AN addition to what has already been posted. To get a right OD, turn a piece of AL to the needed size, put a counter sunk hole for a center. Now part off, then sand, f Ile, turn to size of the AL you turned
.
Used this I glass with a file, came out great
Tom


----------



## Harry. (Aug 19, 2019)

Is there another combination that you can use to get a darker matte finish that is closer to black oxide? 
Or do you need sodium hydroxide and nitrates and hot tanks?


----------



## Cogsy (Aug 19, 2019)

I have collected all the (easy and cheap) components to try the method from this video that seems very good. One day I'll give it a try:


----------



## trlvn (Aug 20, 2019)

Cogsy said:


> I have collected all the (easy and cheap) components to try the method from this video that seems very good. One day I'll give it a try:



Hey!  Me too!!  Looks like a simple process and the results in the video are pretty darn good. 

Craig


----------



## Harry. (Aug 22, 2019)

Great cold blacking video, it looks so simple.

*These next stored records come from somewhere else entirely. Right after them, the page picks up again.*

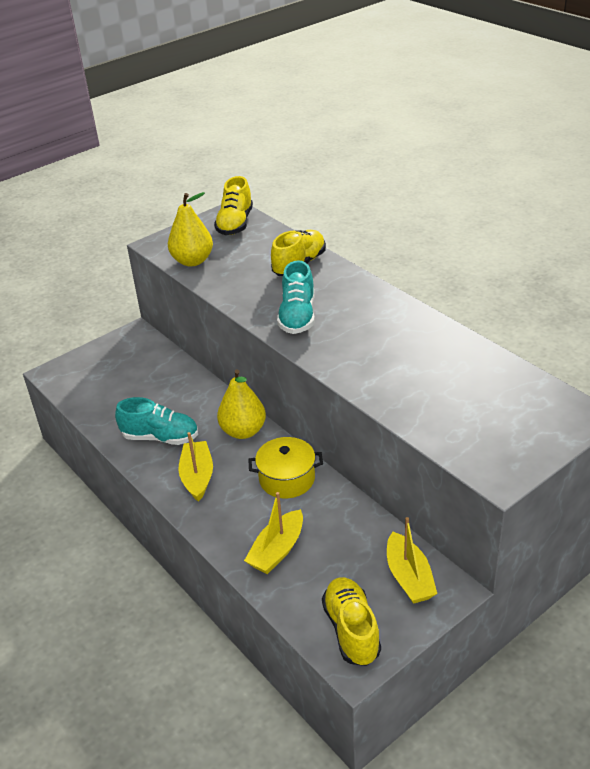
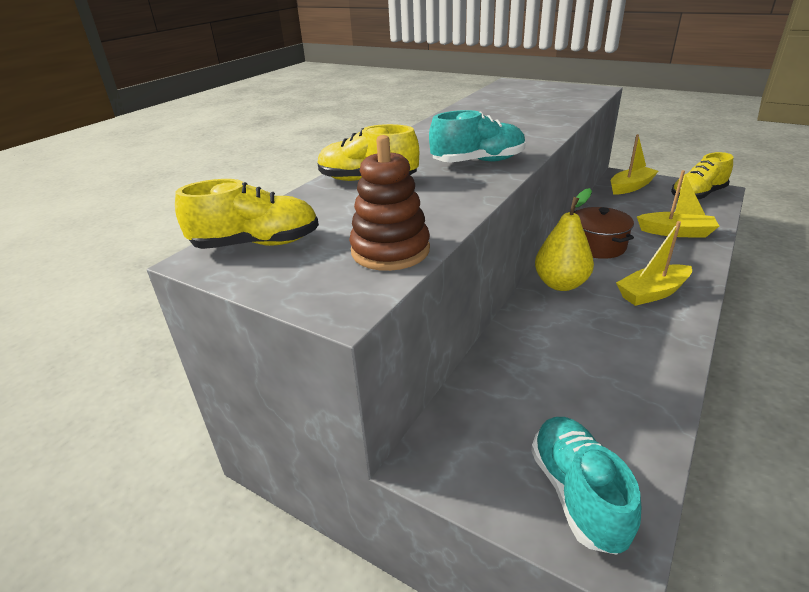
camera: 110 degrees left, 5 degrees down
(160, 437) = (627, 339): turquoise shoe -> turquoise shoe (577, 494)
(192, 261) = (390, 250): yellow pear -> brown stacking toy
(287, 479) = (597, 246): yellow pot -> brown pot

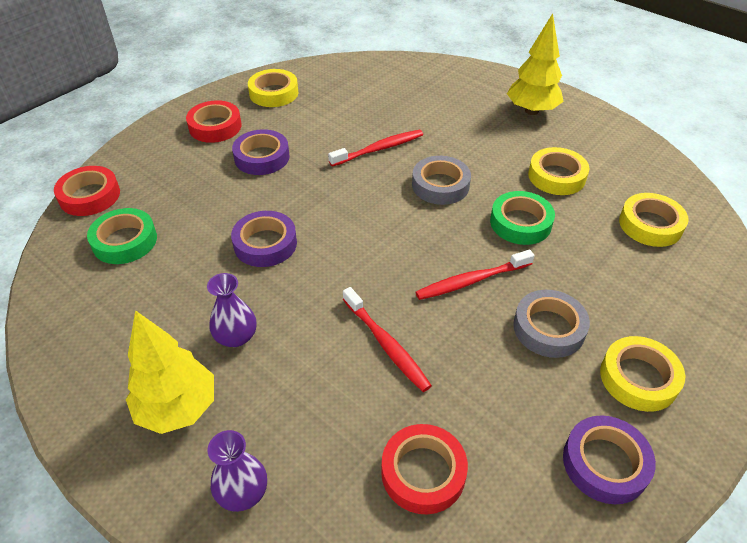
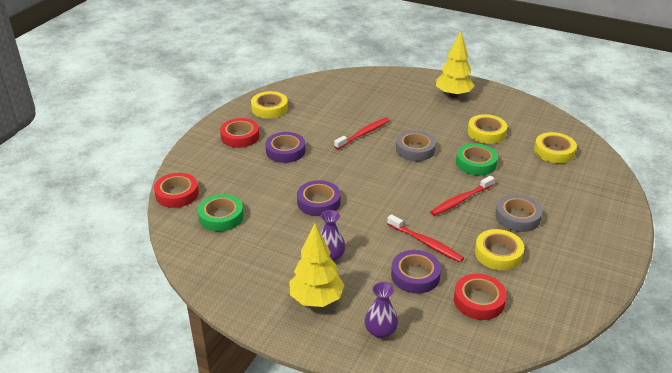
camera: 15 degrees left, 10 degrees down
(605, 463) = (575, 276): purple tape -> purple tape (415, 275)
(638, 378) = (578, 233): yellow tape -> yellow tape (498, 253)

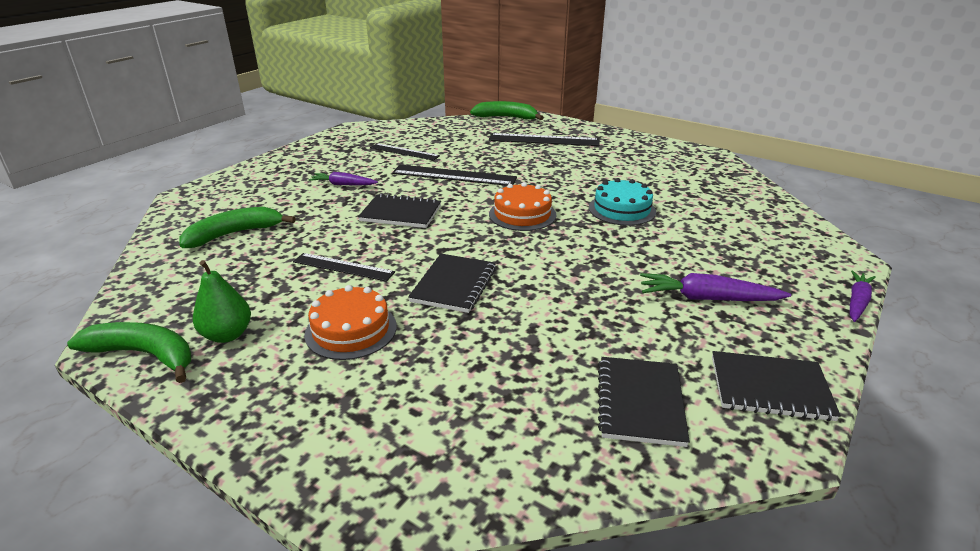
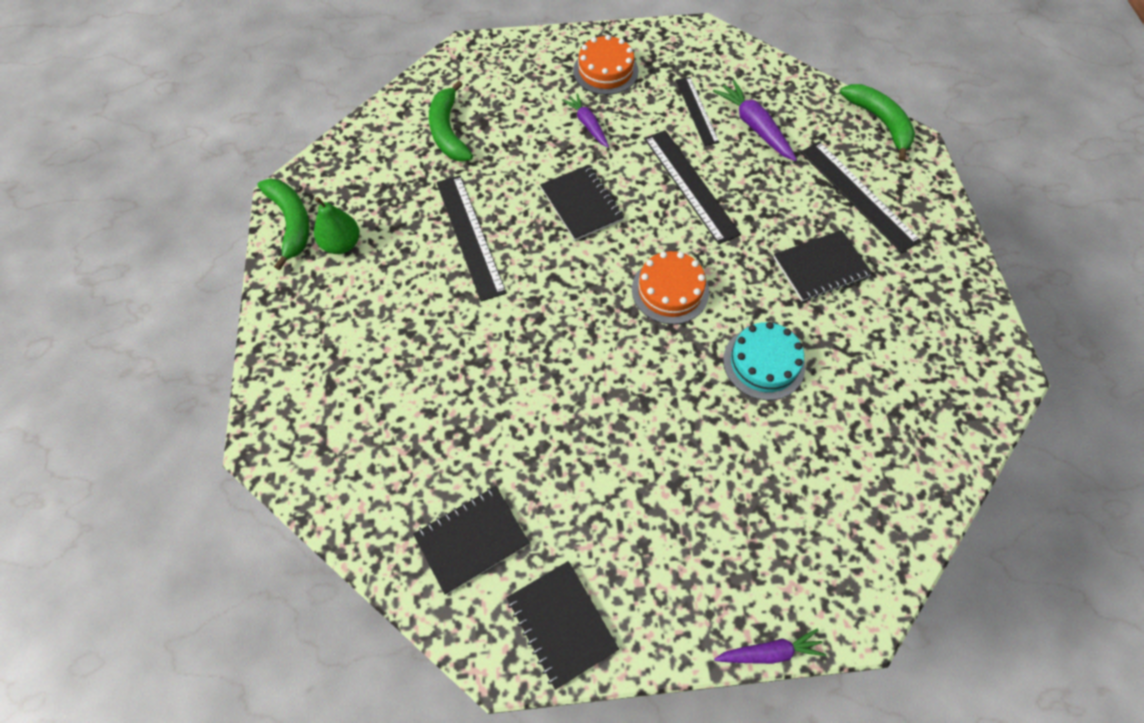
camera: 50 degrees right, 30 degrees up
(234, 234) = (448, 132): green banana -> green banana turned 120 degrees counterclockwise
(343, 267) = (470, 236): black ruler -> black ruler, size x1.53
(351, 330) = (403, 306): orange cake -> orange cake (605, 71)
(454, 285) = (511, 324): black notebook -> black notebook (821, 267)
(707, 298) = (658, 519): purple carrot -> purple carrot (754, 126)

I wonder how the coating compares to the finish from hot blacking.


----------



## Gopher Baroque (Dec 30, 2021)

Getting back to the original question, since thickness is the key parameter, I would probably
a) mark the ID and OD on shim stock
b) rough trim OD with snips (rough edge with margin to marked line)
c) hold in padded vice
d) finish with small die grinder (Dremel) with stone to marked lines.  Grinding will take gentle cuts on thin stock to avoid distortion.
Although not perfect edge control, can be presentable with care and doesn't affect performance.


----------